INTERVIEWS, REVIEWS & RELATED ARTICLES
Newsweek DECEMBER 31, 1984 - by Jim Miller
STOP IN THE NAME OF LOVE
It's not often that one of the world's most popular - and exciting - young rock bands is attacked in the press for promoting "the hocus-pocus of Christian enlightenment." But then the group called U2 is no ordinary rock band. All four members hail from Dublin, Ireland - hardly a rock hot spot. Three of them are Christians who make no secret of their convictions. Opponents of violence, they made a point of launching their stirring pacifist anthem Sunday Bloody Sunday in war-torn Belfast, Northern Ireland. The band's unusual public stature was confirmed last year by Ireland's prime minister, Garret FitzGerald, who asked the lead singer, Paul (Bono) Hewson, twenty-four, to join a government committee investigating the problems of unemployed youth.

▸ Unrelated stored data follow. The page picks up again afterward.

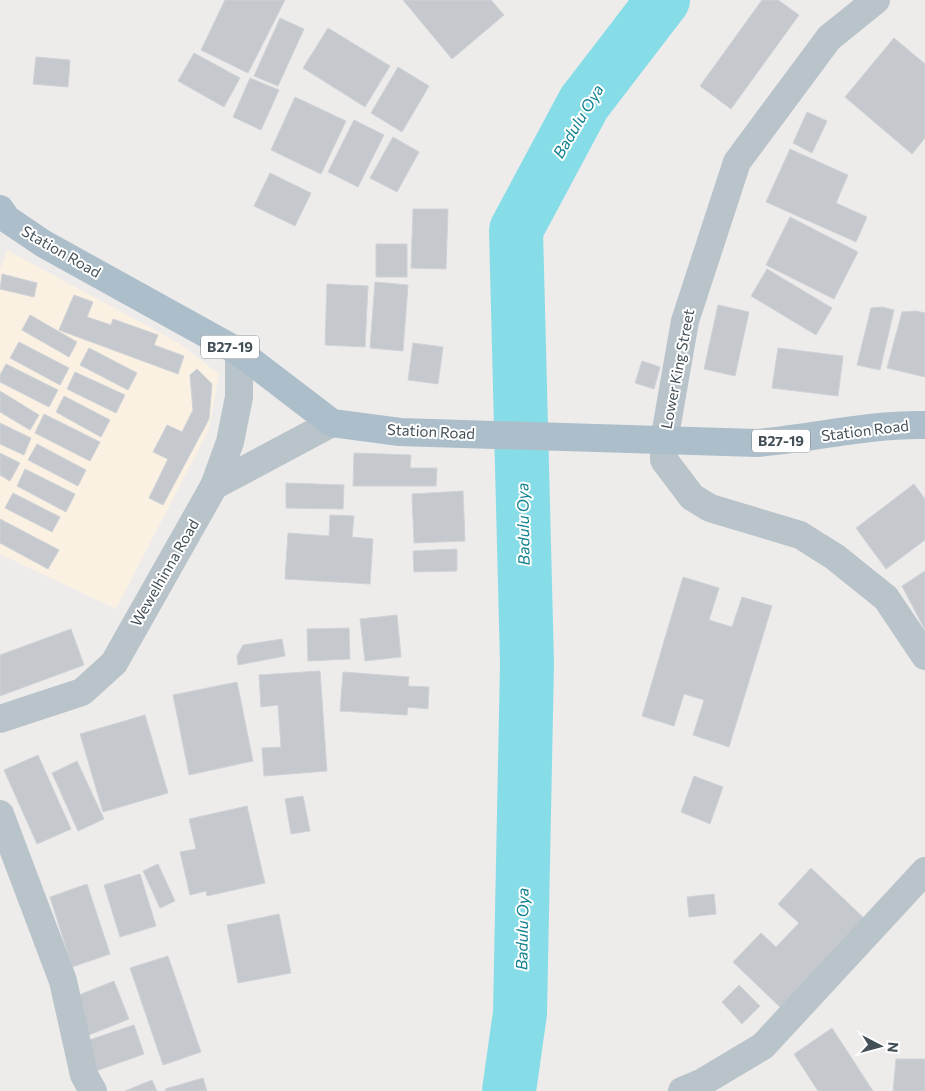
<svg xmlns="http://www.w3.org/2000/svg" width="925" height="1091" font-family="Commissioner,sans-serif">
  <rect width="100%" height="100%" fill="#eeebeb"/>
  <polygon fill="#faf1e3" points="7,250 179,343 219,374 209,429 116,609 0,554 0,270"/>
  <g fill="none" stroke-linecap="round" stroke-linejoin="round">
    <polyline stroke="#87dde7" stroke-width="54" points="509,1091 520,1013 527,663 516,230 584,103 663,0"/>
  </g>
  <g fill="#c5c9ce" stroke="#cfd2d7">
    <polygon points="225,0 285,0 248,73 201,50"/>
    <polygon points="403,0 491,0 504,15 452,59"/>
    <polygon points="762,0 778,0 799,15 731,109 700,86"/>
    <polygon points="280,18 304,29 278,86 254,76"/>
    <polygon points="328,28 390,66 365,107 303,68"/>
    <polygon points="894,38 925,64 925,138 912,154 845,97"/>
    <polygon points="194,53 240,78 224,107 178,81"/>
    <polygon points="36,57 70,60 68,87 33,84"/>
    <polygon points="398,67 429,86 402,132 371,113"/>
    <polygon points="250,78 279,90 261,130 233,117"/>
    <polygon points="295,97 346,121 321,174 271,150"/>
    <polygon points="807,112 827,121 812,153 793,143"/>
    <polygon points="354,120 384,135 358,187 328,172"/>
    <polygon points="393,137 419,152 397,192 370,178"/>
    <polygon points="790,149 848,175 836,203 867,217 856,242 766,202"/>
    <polygon points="270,173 311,193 295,226 254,206"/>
    <polygon points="413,209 448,209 446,269 411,268"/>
    <polygon points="790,217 858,252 834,299 766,265"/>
    <rect x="376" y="244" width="31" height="33"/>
    <polygon points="767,269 832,308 816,335 751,296"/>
    <polygon points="2,274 37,283 34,297 0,289"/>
    <polygon points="375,282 408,285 403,351 370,348"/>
    <polygon points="327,284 368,286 365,347 325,345"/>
    <polygon points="74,295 93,302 87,317 111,325 113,319 158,335 154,345 184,356 178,374 59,330"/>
    <polygon points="718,305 749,312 735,376 704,369"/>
    <polygon points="882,307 894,310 880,370 857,365 871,308"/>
    <polygon points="916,311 925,313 925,377 887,368 902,312"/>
    <polygon points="30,315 77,342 69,357 22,330"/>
    <polygon points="19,342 69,368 60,385 10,358"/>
    <polygon points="413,343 443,347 438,384 408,380"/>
    <polygon points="89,348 137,373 128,390 80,365"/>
    <polygon points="778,348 843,356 838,396 772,388"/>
    <polygon points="642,361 660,367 654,389 635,383"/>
    <polygon points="6,364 58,390 49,407 0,382 0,375"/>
    <polygon points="197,369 212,384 209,419 163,505 149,498 168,459 153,452 167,425 182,432 193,410 190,375"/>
    <polygon points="75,372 125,395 116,413 67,389"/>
    <polygon points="0,391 39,415 30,430 0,412"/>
    <polygon points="64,396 110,420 101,437 56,412"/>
    <polygon points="44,414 100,442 90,461 35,433"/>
    <polygon points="0,423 31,438 24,455 0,444"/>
    <polygon points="37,444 86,470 78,486 28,460"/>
    <polygon points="0,453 20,463 10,481 0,475"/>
    <polygon points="354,453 411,455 410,468 437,468 436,486 353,486"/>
    <polygon points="25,469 75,494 66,512 17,486"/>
    <polygon points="286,483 344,485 343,509 286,508"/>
    <polygon points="914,484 925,499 925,540 886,569 856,528"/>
    <polygon points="463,491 465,541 414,543 412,494"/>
    <polygon points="13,493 60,517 52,532 5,508"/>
    <polygon points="330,515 354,516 352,537 373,539 370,584 285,579 288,533 329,536"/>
    <polygon points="0,519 59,550 48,569 0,543"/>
    <polygon points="457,549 457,571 414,572 413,551"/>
    <polygon points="925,571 925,630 902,586"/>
    <polygon points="683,577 719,588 709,620 732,627 742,597 772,606 729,747 693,735 704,700 684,694 674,726 642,716"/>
    <polygon points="397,615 401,657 365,661 360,619"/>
    <polygon points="349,628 350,659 308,661 307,629"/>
    <polygon points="71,629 84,665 0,696 0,655"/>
    <polygon points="282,639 285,656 238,665 237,656 243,645"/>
    <polygon points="320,671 327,771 264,776 262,748 281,747 278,705 261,707 259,675"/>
    <polygon points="343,672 409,677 408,686 429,687 428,709 408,707 407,715 340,711"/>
    <polygon points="237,682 253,761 189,775 173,695"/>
    <polygon points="145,715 168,793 103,812 80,734"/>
    <polygon points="38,755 71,829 37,844 4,770"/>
    <polygon points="77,761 104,819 78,831 52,773"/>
    <polygon points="694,776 723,787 710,824 681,812"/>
    <polygon points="303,796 310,831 291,834 285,799"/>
    <polygon points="247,806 265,883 207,896 206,891 190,895 180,852 196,849 189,819"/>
    <polygon points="158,864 175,901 160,908 143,871"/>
    <polygon points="811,868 867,921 783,1010 733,962 761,933 776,947 799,923 778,904"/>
    <polygon points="140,874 156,926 120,937 104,885"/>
    <polygon points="87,884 110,954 72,967 50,897"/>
    <polygon points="714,894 716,914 689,917 687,897"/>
    <polygon points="279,914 291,973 238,983 227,925"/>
    <polygon points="168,956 201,1052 163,1065 130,968"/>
    <polygon points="114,981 129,1019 89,1035 74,997"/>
    <polygon points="739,985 760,1006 742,1024 722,1002"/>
    <polygon points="134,1025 144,1054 96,1071 86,1041"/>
    <polygon points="832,1028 873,1091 818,1091 794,1054"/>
    <polygon points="896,1059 925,1059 925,1091 893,1091"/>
    <polygon points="203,1078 207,1091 166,1091 165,1089"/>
    <polygon points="152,1080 157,1091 125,1091"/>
  </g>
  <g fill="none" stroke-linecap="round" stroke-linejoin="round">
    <g stroke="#b9c4ca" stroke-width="28">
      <polyline points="876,0 829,38 737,162 685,321 664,441 664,460 692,497 710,508 800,535 835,557 886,598 925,656"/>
      <polyline points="214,486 230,442 239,397 239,352"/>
      <polyline points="0,719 82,692 114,663 214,486 332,423"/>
      <polyline points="0,814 63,981 84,1075 93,1091"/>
      <polyline points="682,1091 701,1083 763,1046 925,871"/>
    </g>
    <path stroke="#abbeca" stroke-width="28" d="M 0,209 L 7,219 L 44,244 L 239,352 L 332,423 L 400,432 L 757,443 C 813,438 869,424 925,425"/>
  </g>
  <g text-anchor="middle" stroke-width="4" stroke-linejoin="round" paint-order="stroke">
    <g fill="#fff" stroke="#7c848a" stroke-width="1">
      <rect x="201" y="335.5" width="58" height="23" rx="4"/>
      <rect x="752" y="429.5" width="58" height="23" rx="4"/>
    </g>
    <g font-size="14" font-weight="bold" fill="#445058">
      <text x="230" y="352">B27-19</text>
      <text x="781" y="446">B27-19</text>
    </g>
    <g font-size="15" fill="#445058" stroke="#fff">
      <text transform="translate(61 252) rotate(30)" y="5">Station Road</text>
      <text transform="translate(678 369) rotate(-79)" y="5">Lower King Street</text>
      <text transform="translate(865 431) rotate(-7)" y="5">Station Road</text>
      <text transform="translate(431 432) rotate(3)" y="5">Station Road</text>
      <text transform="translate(165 573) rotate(-60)" y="5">Wewelhinna Road</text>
    </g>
    <g font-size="16" font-style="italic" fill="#118290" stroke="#fff">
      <text transform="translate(578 121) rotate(-59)" y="6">Badulu Oya</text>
      <text transform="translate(523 524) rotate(-91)" y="6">Badulu Oya</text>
      <text transform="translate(522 929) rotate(-89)" y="6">Badulu Oya</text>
    </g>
  </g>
  <g transform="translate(880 1046) rotate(96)" stroke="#ffffff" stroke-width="4" paint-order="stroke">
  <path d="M0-4L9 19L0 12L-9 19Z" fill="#445058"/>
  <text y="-8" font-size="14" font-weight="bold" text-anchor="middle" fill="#445058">N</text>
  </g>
</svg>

To many fans, of course, U2 is simply a rock band of rare passion. Earlier this month in Worcester, Massachusetts, in the second concert of a whirlwind American tour - they will return for a two-month visit next February - U2 showed off the bravura style that has won it a fervent following. As usual, the spotlight was on Bono, a lyrical singer, and Dave (The Edge) Evans, twenty-two, the band's brilliant lead guitarist. Playing droning clusters of notes and using chiming, bell-like timbres, as well as abrasive, buzz-saw textures, The Edge creates an electronic wall of sound that has an elemental power - it is, as he describes it, "emotionally saturated." For all the nervous jangle of the music, its sheer scale and Celtic overtones create a weird, primordial resonance: the Worcester concert may have taken place in a vast indoor arena, but it was easy to imagine yourself watching the sunrise at Stonehenge.
"The message, if there is a message in our music, is the hope that it communicates," says Bono, whose intensity and seriousness are rare for a rock musician. His religious faith, he adds, is "a very personal one. I'm very wary of people who bring 'the message' to the masses. Sure, belief gets us out of bed in the morning and gets us onstage at night. But the way it affects our audience is that we feel a responsibility to give everything we have onstage."
The band members' interest in politics grew out of their first trips to America. "People were throwing money on the stage during the Bobby Sands hunger strike," recalls Bono. "But what was that money for? Those dollars were arriving in the streets of Belfast and Derry as weapons and bombs. Some things are black and white - but the troubles in Northern Ireland are not. I know: I'm the son of a Protestant mother and a Catholic father." The song Sunday Bloody Sunday, says Bono, was meant "to take the image of Northern Ireland out of the black and white and into the grey, where it truly belongs."
The band's ambitions have never been modest. Several years ago, Bono predicted that U2 would become a great rock group, on a par with The Beatles and Rolling Stones. The band's latest bid to join the pantheon is the Island album The Unforgettable Fire. Co-produced by Brian Eno, champion of free-form composition, the record defiantly ignores most of the clichés of hard rock - even those coined by U2. On one side are textured electronics and random imagery, climaxed by Elvis Presley And America, an all-too-effective evocation of Presley's catatonic stupor in his last days. On the other, better side are three great pieces of numinous hard rock. A Sort Of Homecoming is a hymn for patriotic mystics. Pride (In The Name of Love) is a clanging elegy to the Rev. Martin Luther King Jr. And Wire, with the Edge playing eerie harmonics on slide guitar, is one of the best examples yet of the band's unique brand of raw, wind-swept rock. Some critics have poked fun at the lyrics of the songs. But even on Pride, the most earnest one, the words matter in large part because Bono sings them with such fierceness and fervour.
GRANDEUR
The band was formed in 1978 by drummer Larry Mullen Jr. The only member with previous musical experience, Mullen had been kicked out of a marching band for having long hair. At the time, he, bassist Adam Clayton and the others were all students at the Mount Temple Comprehensive School in Dublin. In the context of their neighbourhood's hard-drinking ethos, rock "was something to believe in," says the Edge. U2 - the name has no special significance - first came into prominence in England in 1980, with a swirling album called Boy. From the outset, the group's atmospheric style - one of the few truly original styles to appear in the '80s - represented an odd but effective fusion of two rival rock archetypes: the didactic grandeur of The Who playing Tommy and the sleekly modernist David Bowie of "Heroes".
By 1983, when Sunday Bloody Sunday was released, it was clear that U2 had become one of the most influential new acts of the decade. Its sense of idealism and minimalist approach to guitar-based rock have already inspired the British bands Simple Minds, The Alarm and, above all, Big Country. "We've taken the love that was a part of '60s rock and the anger that was a part of punk," says Bono. "We want a spiritual side to our music as well as a raucous and rowdy side. I think we have never achieved the balance we're looking for, and perhaps never will. But that's what we want from our music - freedom, I suppose. And a little bit of humanity."